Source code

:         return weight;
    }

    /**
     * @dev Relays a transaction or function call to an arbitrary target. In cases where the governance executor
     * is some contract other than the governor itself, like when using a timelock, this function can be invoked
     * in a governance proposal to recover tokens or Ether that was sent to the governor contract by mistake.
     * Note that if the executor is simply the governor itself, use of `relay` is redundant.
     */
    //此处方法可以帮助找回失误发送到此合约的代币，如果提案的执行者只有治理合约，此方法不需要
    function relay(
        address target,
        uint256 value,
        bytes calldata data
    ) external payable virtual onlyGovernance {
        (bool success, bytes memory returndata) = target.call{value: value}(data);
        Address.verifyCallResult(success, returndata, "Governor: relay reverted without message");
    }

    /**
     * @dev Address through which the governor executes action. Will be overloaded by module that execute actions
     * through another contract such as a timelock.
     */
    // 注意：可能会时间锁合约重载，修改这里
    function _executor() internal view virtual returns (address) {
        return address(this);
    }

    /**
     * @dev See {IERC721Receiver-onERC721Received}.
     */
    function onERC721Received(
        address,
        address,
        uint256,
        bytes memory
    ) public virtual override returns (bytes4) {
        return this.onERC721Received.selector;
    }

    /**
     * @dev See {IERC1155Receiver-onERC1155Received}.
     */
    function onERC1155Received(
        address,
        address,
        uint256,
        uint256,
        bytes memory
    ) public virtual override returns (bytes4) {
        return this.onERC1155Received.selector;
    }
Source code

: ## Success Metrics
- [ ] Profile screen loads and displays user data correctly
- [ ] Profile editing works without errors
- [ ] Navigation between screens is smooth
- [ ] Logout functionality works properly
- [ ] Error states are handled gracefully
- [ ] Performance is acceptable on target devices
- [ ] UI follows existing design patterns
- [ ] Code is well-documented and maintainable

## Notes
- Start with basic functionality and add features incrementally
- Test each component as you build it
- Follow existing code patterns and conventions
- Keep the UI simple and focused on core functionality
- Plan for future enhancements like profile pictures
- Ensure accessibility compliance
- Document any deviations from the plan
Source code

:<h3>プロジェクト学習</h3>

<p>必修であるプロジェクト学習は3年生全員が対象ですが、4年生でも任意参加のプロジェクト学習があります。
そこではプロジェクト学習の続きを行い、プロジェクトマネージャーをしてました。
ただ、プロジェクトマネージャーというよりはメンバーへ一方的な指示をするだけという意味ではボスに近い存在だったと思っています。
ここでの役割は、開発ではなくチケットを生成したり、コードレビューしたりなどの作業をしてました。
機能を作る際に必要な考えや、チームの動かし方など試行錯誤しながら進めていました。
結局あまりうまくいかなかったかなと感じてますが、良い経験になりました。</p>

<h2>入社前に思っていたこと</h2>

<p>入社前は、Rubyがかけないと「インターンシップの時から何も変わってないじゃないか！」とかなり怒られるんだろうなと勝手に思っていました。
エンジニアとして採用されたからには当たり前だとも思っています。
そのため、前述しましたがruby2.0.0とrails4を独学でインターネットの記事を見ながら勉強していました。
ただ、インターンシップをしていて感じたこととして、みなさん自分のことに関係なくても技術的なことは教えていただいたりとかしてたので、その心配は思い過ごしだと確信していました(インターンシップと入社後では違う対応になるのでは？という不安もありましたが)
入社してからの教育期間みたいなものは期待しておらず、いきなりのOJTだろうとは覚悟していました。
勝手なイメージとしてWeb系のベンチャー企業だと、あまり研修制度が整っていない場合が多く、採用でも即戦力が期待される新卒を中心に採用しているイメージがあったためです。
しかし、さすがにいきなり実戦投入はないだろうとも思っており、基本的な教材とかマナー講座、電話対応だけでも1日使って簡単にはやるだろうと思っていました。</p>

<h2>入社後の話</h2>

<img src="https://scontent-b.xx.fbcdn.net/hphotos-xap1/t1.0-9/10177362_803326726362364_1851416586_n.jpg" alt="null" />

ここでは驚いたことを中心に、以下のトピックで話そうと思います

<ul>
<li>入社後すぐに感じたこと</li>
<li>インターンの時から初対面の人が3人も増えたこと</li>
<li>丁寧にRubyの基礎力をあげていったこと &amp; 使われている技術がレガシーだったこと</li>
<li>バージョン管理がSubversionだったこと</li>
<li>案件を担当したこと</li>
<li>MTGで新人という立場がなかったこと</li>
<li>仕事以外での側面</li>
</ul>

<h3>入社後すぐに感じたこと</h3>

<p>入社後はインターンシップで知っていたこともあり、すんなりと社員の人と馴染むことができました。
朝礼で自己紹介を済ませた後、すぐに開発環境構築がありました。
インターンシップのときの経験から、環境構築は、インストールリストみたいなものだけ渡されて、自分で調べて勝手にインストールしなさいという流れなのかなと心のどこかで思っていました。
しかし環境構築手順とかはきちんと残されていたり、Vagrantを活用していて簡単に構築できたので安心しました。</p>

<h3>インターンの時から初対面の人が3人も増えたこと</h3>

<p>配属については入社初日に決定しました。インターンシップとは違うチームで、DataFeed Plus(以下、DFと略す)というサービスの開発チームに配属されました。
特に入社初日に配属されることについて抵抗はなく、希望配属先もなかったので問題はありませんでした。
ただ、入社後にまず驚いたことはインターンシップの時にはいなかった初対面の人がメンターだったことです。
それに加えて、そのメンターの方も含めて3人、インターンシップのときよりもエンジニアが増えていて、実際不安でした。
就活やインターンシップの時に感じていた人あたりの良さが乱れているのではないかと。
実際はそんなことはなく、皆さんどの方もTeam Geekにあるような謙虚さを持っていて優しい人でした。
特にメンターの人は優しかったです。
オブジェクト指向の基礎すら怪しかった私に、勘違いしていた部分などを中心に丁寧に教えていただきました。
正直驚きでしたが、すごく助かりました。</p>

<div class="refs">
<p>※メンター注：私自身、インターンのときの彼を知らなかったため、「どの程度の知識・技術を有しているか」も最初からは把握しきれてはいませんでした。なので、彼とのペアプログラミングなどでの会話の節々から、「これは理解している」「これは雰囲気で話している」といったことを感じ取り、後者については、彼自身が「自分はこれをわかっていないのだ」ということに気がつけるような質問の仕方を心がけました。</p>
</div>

[Job item] When you output the entries, keep every word exactly as it stands.

[Written response]
Source code

:         return weight;
    }

    /**
     * @dev Relays a transaction or function call to an arbitrary target. In cases where the governance executor
     * is some contract other than the governor itself, like when using a timelock, this function can be invoked
     * in a governance proposal to recover tokens or Ether that was sent to the governor contract by mistake.
     * Note that if the executor is simply the governor itself, use of `relay` is redundant.
     */
    //此处方法可以帮助找回失误发送到此合约的代币，如果提案的执行者只有治理合约，此方法不需要
    function relay(
        address target,
        uint256 value,
        bytes calldata data
    ) external payable virtual onlyGovernance {
        (bool success, bytes memory returndata) = target.call{value: value}(data);
        Address.verifyCallResult(success, returndata, "Governor: relay reverted without message");
    }

    /**
     * @dev Address through which the governor executes action. Will be overloaded by module that execute actions
     * through another contract such as a timelock.
     */
    // 注意：可能会时间锁合约重载，修改这里
    function _executor() internal view virtual returns (address) {
        return address(this);
    }

    /**
     * @dev See {IERC721Receiver-onERC721Received}.
     */
    function onERC721Received(
        address,
        address,
        uint256,
        bytes memory
    ) public virtual override returns (bytes4) {
        return this.onERC721Received.selector;
    }

    /**
     * @dev See {IERC1155Receiver-onERC1155Received}.
     */
    function onERC1155Received(
        address,
        address,
        uint256,
        uint256,
        bytes memory
    ) public virtual override returns (bytes4) {
        return this.onERC1155Received.selector;
    }
Source code

: ## Success Metrics
- [ ] Profile screen loads and displays user data correctly
- [ ] Profile editing works without errors
- [ ] Navigation between screens is smooth
- [ ] Logout functionality works properly
- [ ] Error states are handled gracefully
- [ ] Performance is acceptable on target devices
- [ ] UI follows existing design patterns
- [ ] Code is well-documented and maintainable

## Notes
- Start with basic functionality and add features incrementally
- Test each component as you build it
- Follow existing code patterns and conventions
- Keep the UI simple and focused on core functionality
- Plan for future enhancements like profile pictures
- Ensure accessibility compliance
- Document any deviations from the plan
Source code

:<h3>プロジェクト学習</h3>

<p>必修であるプロジェクト学習は3年生全員が対象ですが、4年生でも任意参加のプロジェクト学習があります。
そこではプロジェクト学習の続きを行い、プロジェクトマネージャーをしてました。
ただ、プロジェクトマネージャーというよりはメンバーへ一方的な指示をするだけという意味ではボスに近い存在だったと思っています。
ここでの役割は、開発ではなくチケットを生成したり、コードレビューしたりなどの作業をしてました。
機能を作る際に必要な考えや、チームの動かし方など試行錯誤しながら進めていました。
結局あまりうまくいかなかったかなと感じてますが、良い経験になりました。</p>

<h2>入社前に思っていたこと</h2>

<p>入社前は、Rubyがかけないと「インターンシップの時から何も変わってないじゃないか！」とかなり怒られるんだろうなと勝手に思っていました。
エンジニアとして採用されたからには当たり前だとも思っています。
そのため、前述しましたがruby2.0.0とrails4を独学でインターネットの記事を見ながら勉強していました。
ただ、インターンシップをしていて感じたこととして、みなさん自分のことに関係なくても技術的なことは教えていただいたりとかしてたので、その心配は思い過ごしだと確信していました(インターンシップと入社後では違う対応になるのでは？という不安もありましたが)
入社してからの教育期間みたいなものは期待しておらず、いきなりのOJTだろうとは覚悟していました。
勝手なイメージとしてWeb系のベンチャー企業だと、あまり研修制度が整っていない場合が多く、採用でも即戦力が期待される新卒を中心に採用しているイメージがあったためです。
しかし、さすがにいきなり実戦投入はないだろうとも思っており、基本的な教材とかマナー講座、電話対応だけでも1日使って簡単にはやるだろうと思っていました。</p>

<h2>入社後の話</h2>

<img src="https://scontent-b.xx.fbcdn.net/hphotos-xap1/t1.0-9/10177362_803326726362364_1851416586_n.jpg" alt="null" />

ここでは驚いたことを中心に、以下のトピックで話そうと思います

<ul>
<li>入社後すぐに感じたこと</li>
<li>インターンの時から初対面の人が3人も増えたこと</li>
<li>丁寧にRubyの基礎力をあげていったこと &amp; 使われている技術がレガシーだったこと</li>
<li>バージョン管理がSubversionだったこと</li>
<li>案件を担当したこと</li>
<li>MTGで新人という立場がなかったこと</li>
<li>仕事以外での側面</li>
</ul>

<h3>入社後すぐに感じたこと</h3>

<p>入社後はインターンシップで知っていたこともあり、すんなりと社員の人と馴染むことができました。
朝礼で自己紹介を済ませた後、すぐに開発環境構築がありました。
インターンシップのときの経験から、環境構築は、インストールリストみたいなものだけ渡されて、自分で調べて勝手にインストールしなさいという流れなのかなと心のどこかで思っていました。
しかし環境構築手順とかはきちんと残されていたり、Vagrantを活用していて簡単に構築できたので安心しました。</p>

<h3>インターンの時から初対面の人が3人も増えたこと</h3>

<p>配属については入社初日に決定しました。インターンシップとは違うチームで、DataFeed Plus(以下、DFと略す)というサービスの開発チームに配属されました。
特に入社初日に配属されることについて抵抗はなく、希望配属先もなかったので問題はありませんでした。
ただ、入社後にまず驚いたことはインターンシップの時にはいなかった初対面の人がメンターだったことです。
それに加えて、そのメンターの方も含めて3人、インターンシップのときよりもエンジニアが増えていて、実際不安でした。
就活やインターンシップの時に感じていた人あたりの良さが乱れているのではないかと。
実際はそんなことはなく、皆さんどの方もTeam Geekにあるような謙虚さを持っていて優しい人でした。
特にメンターの人は優しかったです。
オブジェクト指向の基礎すら怪しかった私に、勘違いしていた部分などを中心に丁寧に教えていただきました。
正直驚きでしたが、すごく助かりました。</p>

<div class="refs">
<p>※メンター注：私自身、インターンのときの彼を知らなかったため、「どの程度の知識・技術を有しているか」も最初からは把握しきれてはいませんでした。なので、彼とのペアプログラミングなどでの会話の節々から、「これは理解している」「これは雰囲気で話している」といったことを感じ取り、後者については、彼自身が「自分はこれをわかっていないのだ」ということに気がつけるような質問の仕方を心がけました。</p>
</div>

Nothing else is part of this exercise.